* _Data records_

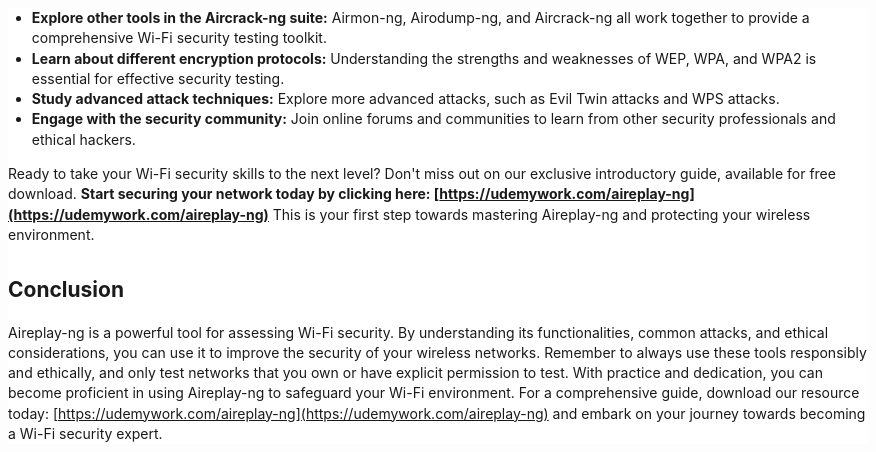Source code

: *   **Explore other tools in the Aircrack-ng suite:** Airmon-ng, Airodump-ng, and Aircrack-ng all work together to provide a comprehensive Wi-Fi security testing toolkit.
*   **Learn about different encryption protocols:** Understanding the strengths and weaknesses of WEP, WPA, and WPA2 is essential for effective security testing.
*   **Study advanced attack techniques:** Explore more advanced attacks, such as Evil Twin attacks and WPS attacks.
*   **Engage with the security community:** Join online forums and communities to learn from other security professionals and ethical hackers.

Ready to take your Wi-Fi security skills to the next level? Don't miss out on our exclusive introductory guide, available for free download. **Start securing your network today by clicking here: [https://udemywork.com/aireplay-ng](https://udemywork.com/aireplay-ng)** This is your first step towards mastering Aireplay-ng and protecting your wireless environment.

## Conclusion

Aireplay-ng is a powerful tool for assessing Wi-Fi security. By understanding its functionalities, common attacks, and ethical considerations, you can use it to improve the security of your wireless networks. Remember to always use these tools responsibly and ethically, and only test networks that you own or have explicit permission to test. With practice and dedication, you can become proficient in using Aireplay-ng to safeguard your Wi-Fi environment. For a comprehensive guide, download our resource today: [https://udemywork.com/aireplay-ng](https://udemywork.com/aireplay-ng) and embark on your journey towards becoming a Wi-Fi security expert.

* _Activity_
Repeat the records verbatim, excluding pictures.

* _Task solution_
Source code

: *   **Explore other tools in the Aircrack-ng suite:** Airmon-ng, Airodump-ng, and Aircrack-ng all work together to provide a comprehensive Wi-Fi security testing toolkit.
*   **Learn about different encryption protocols:** Understanding the strengths and weaknesses of WEP, WPA, and WPA2 is essential for effective security testing.
*   **Study advanced attack techniques:** Explore more advanced attacks, such as Evil Twin attacks and WPS attacks.
*   **Engage with the security community:** Join online forums and communities to learn from other security professionals and ethical hackers.

Ready to take your Wi-Fi security skills to the next level? Don't miss out on our exclusive introductory guide, available for free download. **Start securing your network today by clicking here: [https://udemywork.com/aireplay-ng](https://udemywork.com/aireplay-ng)** This is your first step towards mastering Aireplay-ng and protecting your wireless environment.

## Conclusion

Aireplay-ng is a powerful tool for assessing Wi-Fi security. By understanding its functionalities, common attacks, and ethical considerations, you can use it to improve the security of your wireless networks. Remember to always use these tools responsibly and ethically, and only test networks that you own or have explicit permission to test. With practice and dedication, you can become proficient in using Aireplay-ng to safeguard your Wi-Fi environment. For a comprehensive guide, download our resource today: [https://udemywork.com/aireplay-ng](https://udemywork.com/aireplay-ng) and embark on your journey towards becoming a Wi-Fi security expert.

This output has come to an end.